Not bad! It’s a good fit other than in the hips. A little more adjustment next time, and it’ll be great.
I started out the day patterning from what turned out to be entirely the wrong starting point; I made a too-huge mess of an unfitted top, and decided to start over. I cannibalized a different pattern that I KNEW fit well, redrew it, and that’s ready for cutting tomorrow.
Into the twenties we go! Just eight days left! I believe I will be able to finish Refia’s costume in this last week; that’ll be my goal for the end of this experience!
I purchased these great boots and only needed to add a white cuff to them to create the effect in the images of the character. A bit of the main dress fabric lined with some leftover white satin and done! They’re even removable, set in temporarily with washable hem tape so I can wear the boots without them in the future.
I’ll be wearing this to Animeland Wasabi next month if you’ll be there, so keep an eye out for me (but look fast ‘cause I’ll be gone in another second, organizing the cosplay contest again!). See you there!
I’ve started working on Refia from Final Fantasy III. Since I’ve made other faux metal and armor from craft foam and had a lot of success, I decided to go that route with this small piece. It’s made of two layers, one for the base, and the other with the cross shape. The entire piece is covered with white glue which stiffens the foam and makes it smooth for spray painting. A little gold spray paint, and it’s done!
And here’s the finished project… a Regency dress!
I had the fabric in my collection, though only about a yard of each, which wasn’t going to be quite enough for a skirt. I was able to work through the long underskirt by making the hidden part underneath the blue overskirt from another fabric. I’m loving the accents of the front bow, pink sleeve cuffs, and the rose pearl buttons on the back!
Oops! I was so worn out after a day of professional development at school I couldn’t sew past 9:30… I didn’t have it in me to set sleeves after 9, alas! I’ll finish it up tomorrow. I just need the sleeves and skirt set, and buttons and holes added to the back.
See, I even got one sleeve pinned in place. See you tomorrow!

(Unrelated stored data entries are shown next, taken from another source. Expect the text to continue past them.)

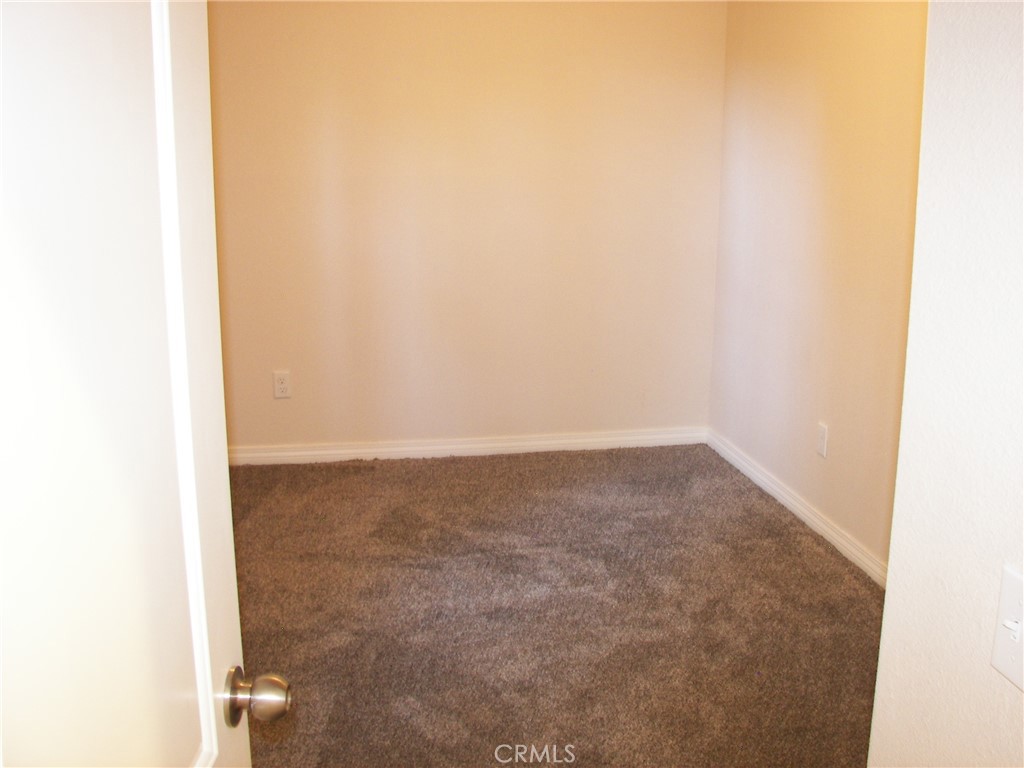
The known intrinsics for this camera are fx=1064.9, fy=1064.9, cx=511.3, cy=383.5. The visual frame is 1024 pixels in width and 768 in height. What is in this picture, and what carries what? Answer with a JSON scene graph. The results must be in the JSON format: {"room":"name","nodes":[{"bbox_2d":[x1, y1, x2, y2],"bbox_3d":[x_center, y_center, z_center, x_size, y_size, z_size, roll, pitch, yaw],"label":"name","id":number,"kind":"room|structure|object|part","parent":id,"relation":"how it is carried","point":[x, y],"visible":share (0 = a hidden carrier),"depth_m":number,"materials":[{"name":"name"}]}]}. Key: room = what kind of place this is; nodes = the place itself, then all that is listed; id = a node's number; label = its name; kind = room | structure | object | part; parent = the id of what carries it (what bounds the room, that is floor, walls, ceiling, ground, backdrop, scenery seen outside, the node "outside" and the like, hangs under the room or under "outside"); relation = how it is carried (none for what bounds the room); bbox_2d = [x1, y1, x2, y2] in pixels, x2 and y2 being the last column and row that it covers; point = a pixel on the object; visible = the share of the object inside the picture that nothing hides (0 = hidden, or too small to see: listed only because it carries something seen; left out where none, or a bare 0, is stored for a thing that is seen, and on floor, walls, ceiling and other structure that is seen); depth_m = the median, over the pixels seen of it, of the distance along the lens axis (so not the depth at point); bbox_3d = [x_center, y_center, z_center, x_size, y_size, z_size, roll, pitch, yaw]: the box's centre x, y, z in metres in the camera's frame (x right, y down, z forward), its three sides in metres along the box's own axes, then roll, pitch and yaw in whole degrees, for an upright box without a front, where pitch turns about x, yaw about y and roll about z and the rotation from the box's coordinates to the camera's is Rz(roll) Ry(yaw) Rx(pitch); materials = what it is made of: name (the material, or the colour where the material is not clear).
{"room":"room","nodes":[
{"label":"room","id":0,"kind":"room"},
{"bbox_2d":[0,0,285,767],"bbox_3d":[-0.355,0.262,0.875,0.176,2.029,0.864,-2,13,-9],"label":"door","id":1,"kind":"structure","parent":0,"point":[100,710],"depth_m":0.92,"materials":[{"name":"white paint"}]},
{"bbox_3d":[-0.317,0.377,1.294,0.074,0.063,0.064,-2,13,-9],"label":"doorknob","id":2,"kind":"part","parent":1,"relation":"part of","materials":[{"name":"silver metal"}]},
{"bbox_2d":[206,0,724,455],"bbox_3d":[-0.346,-0.876,4.766,2.721,2.471,0.133,-2,13,-9],"label":"back wall","id":3,"kind":"structure","parent":0,"point":[707,16],"depth_m":4.76,"materials":[{"name":"beige paint"}]},
{"bbox_2d":[273,370,290,398],"bbox_3d":[-1.019,0.003,4.723,0.072,0.118,0.008,-2,13,-9],"label":"wall socket","id":4,"kind":"object","parent":3,"relation":"attached to","point":[278,392],"visible":0.99,"depth_m":4.72,"materials":[{"name":"white plastic"}]},
{"bbox_2d":[228,427,707,465],"bbox_3d":[-0.322,0.301,4.969,2.593,0.085,0.015,-2,13,-9],"label":"baseboard","id":5,"kind":"structure","parent":3,"relation":"attached to","point":[365,450],"depth_m":4.98,"materials":[{"name":"white paint"}]},
{"bbox_2d":[220,442,885,767],"bbox_3d":[-0.051,0.914,2.713,3.352,0.093,5.364,-2,13,-9],"label":"carpet floor","id":6,"kind":"structure","parent":0,"point":[777,549],"depth_m":3.34,"materials":[{"name":"brown carpet"}]},
{"bbox_2d":[708,0,930,576],"bbox_3d":[1.297,-0.526,3.326,0.127,2.468,3.432,-2,13,-9],"label":"right wall","id":7,"kind":"structure","parent":0,"point":[842,72],"depth_m":3.91,"materials":[{"name":"beige paint"}]},
{"bbox_2d":[706,428,888,588],"bbox_3d":[1.218,0.608,3.700,0.017,0.089,3.276,-2,13,-9],"label":"baseboard","id":8,"kind":"structure","parent":7,"relation":"attached to","point":[804,510],"depth_m":4.12,"materials":[{"name":"white paint"}]},
{"bbox_2d":[816,422,828,457],"bbox_3d":[1.148,0.208,3.950,0.009,0.118,0.072,-2,13,-9],"label":"wall socket","id":9,"kind":"object","parent":7,"relation":"attached to","point":[823,435],"visible":0.99,"depth_m":3.94,"materials":[{"name":"white plastic"}]},
{"bbox_2d":[867,0,1023,767],"bbox_3d":[0.714,0.159,0.551,0.130,2.458,1.793,-2,13,-9],"label":"near right wall","id":10,"kind":"structure","parent":0,"point":[889,586],"depth_m":1.24,"materials":[{"name":"white paint"}]},
{"bbox_2d":[990,562,1023,690],"bbox_3d":[0.532,0.262,1.122,0.018,0.115,0.076,-2,13,-9],"label":"light switch","id":11,"kind":"object","parent":10,"relation":"attached to","point":[997,659],"visible":0.98,"depth_m":1.13,"materials":[{"name":"white plastic"}]}
]}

I saw the new Tron: Legacy movie this weekend and LOVED IT! I may need a Tron costume in the future… but in the meantime, I went looking for cool EL wire projects. EL wire, short for electroluminescent wire, is a copper wire coated with phosphor that produces a 360 degree unbroken line of visible light (rather than points of light such as in a LED rope light). It’s a neat product that’s accessible for a lot of projects, including a costume I created, Juliet here. I used EL wire in the hem of the dress and in the swirly hat (as well as some fiber optics added to my wig!).

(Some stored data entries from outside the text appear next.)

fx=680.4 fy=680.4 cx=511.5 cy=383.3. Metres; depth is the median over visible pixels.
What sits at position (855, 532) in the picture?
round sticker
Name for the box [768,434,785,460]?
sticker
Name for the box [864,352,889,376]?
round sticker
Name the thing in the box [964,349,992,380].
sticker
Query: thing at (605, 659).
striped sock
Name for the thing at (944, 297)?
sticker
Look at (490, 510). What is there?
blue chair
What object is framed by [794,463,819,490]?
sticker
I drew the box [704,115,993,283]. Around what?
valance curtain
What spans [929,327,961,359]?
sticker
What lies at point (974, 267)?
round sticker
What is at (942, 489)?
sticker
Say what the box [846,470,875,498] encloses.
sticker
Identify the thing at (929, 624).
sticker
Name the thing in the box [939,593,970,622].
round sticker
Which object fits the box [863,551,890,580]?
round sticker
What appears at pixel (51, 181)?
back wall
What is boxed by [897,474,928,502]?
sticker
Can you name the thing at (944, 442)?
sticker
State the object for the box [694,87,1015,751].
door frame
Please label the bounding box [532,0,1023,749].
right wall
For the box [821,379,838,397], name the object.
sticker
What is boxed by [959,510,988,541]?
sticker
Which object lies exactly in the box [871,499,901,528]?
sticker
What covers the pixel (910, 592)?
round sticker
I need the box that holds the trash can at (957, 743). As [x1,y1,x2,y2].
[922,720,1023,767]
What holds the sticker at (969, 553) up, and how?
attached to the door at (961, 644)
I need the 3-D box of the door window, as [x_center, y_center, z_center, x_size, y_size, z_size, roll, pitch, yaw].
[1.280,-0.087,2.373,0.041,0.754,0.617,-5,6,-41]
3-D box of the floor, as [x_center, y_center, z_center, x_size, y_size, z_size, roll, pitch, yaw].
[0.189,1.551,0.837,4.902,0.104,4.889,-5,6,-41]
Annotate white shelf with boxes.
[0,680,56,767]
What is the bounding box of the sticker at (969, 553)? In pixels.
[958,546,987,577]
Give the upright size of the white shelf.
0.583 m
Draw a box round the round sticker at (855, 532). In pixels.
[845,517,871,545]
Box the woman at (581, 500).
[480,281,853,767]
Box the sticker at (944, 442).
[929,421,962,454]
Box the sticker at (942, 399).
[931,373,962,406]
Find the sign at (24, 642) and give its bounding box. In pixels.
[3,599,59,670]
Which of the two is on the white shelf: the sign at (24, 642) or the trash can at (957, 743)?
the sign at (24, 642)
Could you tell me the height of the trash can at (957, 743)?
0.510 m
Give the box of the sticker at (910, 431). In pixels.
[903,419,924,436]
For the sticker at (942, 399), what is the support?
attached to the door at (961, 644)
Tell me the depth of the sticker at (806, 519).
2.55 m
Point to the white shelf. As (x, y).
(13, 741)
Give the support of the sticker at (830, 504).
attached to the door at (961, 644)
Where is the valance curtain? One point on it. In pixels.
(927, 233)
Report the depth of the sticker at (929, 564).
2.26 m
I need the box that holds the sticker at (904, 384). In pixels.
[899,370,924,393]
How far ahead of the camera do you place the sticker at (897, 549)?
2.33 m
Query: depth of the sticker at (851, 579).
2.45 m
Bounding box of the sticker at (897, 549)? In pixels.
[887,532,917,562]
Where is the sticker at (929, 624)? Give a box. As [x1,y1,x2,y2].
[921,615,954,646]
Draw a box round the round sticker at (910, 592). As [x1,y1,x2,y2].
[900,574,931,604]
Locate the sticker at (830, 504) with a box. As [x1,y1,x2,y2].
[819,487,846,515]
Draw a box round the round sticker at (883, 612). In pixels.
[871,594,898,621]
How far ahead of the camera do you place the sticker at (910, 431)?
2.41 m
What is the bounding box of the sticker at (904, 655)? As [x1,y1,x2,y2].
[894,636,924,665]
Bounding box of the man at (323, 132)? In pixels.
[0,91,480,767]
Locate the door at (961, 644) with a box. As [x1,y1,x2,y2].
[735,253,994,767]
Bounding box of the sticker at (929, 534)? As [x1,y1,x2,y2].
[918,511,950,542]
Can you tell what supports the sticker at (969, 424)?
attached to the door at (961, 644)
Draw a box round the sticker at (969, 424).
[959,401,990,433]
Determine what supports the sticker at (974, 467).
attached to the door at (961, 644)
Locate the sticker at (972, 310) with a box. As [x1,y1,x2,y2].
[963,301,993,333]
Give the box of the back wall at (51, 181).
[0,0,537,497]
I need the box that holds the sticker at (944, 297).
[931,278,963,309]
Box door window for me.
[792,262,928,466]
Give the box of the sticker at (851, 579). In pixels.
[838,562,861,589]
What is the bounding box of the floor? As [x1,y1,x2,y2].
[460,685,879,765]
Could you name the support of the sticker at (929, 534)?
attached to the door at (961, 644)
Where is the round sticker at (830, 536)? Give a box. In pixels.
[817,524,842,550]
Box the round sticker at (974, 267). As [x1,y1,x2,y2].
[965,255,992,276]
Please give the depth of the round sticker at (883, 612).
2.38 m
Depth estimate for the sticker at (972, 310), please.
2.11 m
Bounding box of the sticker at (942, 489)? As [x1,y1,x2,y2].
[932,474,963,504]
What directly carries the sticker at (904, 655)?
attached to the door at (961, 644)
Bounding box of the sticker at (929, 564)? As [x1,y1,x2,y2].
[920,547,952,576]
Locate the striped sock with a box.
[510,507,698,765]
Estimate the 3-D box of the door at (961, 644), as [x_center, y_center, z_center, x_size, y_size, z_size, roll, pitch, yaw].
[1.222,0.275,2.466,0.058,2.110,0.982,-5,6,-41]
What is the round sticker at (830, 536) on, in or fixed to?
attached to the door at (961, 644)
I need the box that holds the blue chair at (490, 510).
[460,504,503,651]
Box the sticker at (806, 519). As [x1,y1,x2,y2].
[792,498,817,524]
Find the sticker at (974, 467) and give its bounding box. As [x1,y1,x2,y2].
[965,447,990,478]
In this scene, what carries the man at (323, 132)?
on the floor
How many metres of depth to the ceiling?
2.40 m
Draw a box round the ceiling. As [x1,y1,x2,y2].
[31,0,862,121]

There are a lot of costumes out there that use EL wire – particularly the Tron costumes, but I wanted to take a look at what other projects were out there! Take a look as some of these amazing artworks and craft projects!
Loving this glowing jellyfish, created by Jason Eppink. I can totally see this reproduced for a lighting feature – it’s gorgeous!
Fantastic EL wire spider web by rogueg at Instructables! It’s delicate and still really functional as a light feature… or even just as a work of art by itself.
Okay, so I’m not totally over the Tron thing yet… Here’s an awesome and easy mod for a bag from Lady Ada!
What’s your favorite use for EL wire?
My five-year-old nephew is on a serious cowboy kick lately, and I was asked by my mother (his grandma!) to make a ‘real cowboy vest’ as a gift. However, as I am completely tapped out on funds by this point (thanks student teaching =p), I wanted to see if I could manage to fanangle this out of nothing and air. And maybe spit.
I raided the fabric stash and got really lucky finding a great faux leather pillow cover (from the pillow project earlier this summer) that provided JUST enough base material for this mini-sized vest. I copied and shrank a vintage vest pattern that I’ve been saving for making Sarah from Labyrinth, and I had all the supplies I needed, already on hand! No worries there!
Because the leather-like material was such good quality, I decided to do a really authentic look and lapped seams instead of doing a regular seam. I stitched each one twice for durability as well as for a more authentic rustic look. That made construction really easy and really attractive. Finally, I top stitched all around the outside and the sleeve openings of the vest for a finishing touch.
I’m delighted with the finished product, and I hope my nephew will be as well! This is a sturdy little garment that should last for years… at least until he outgrows it!
What’s your favorite handmade Christmas costume?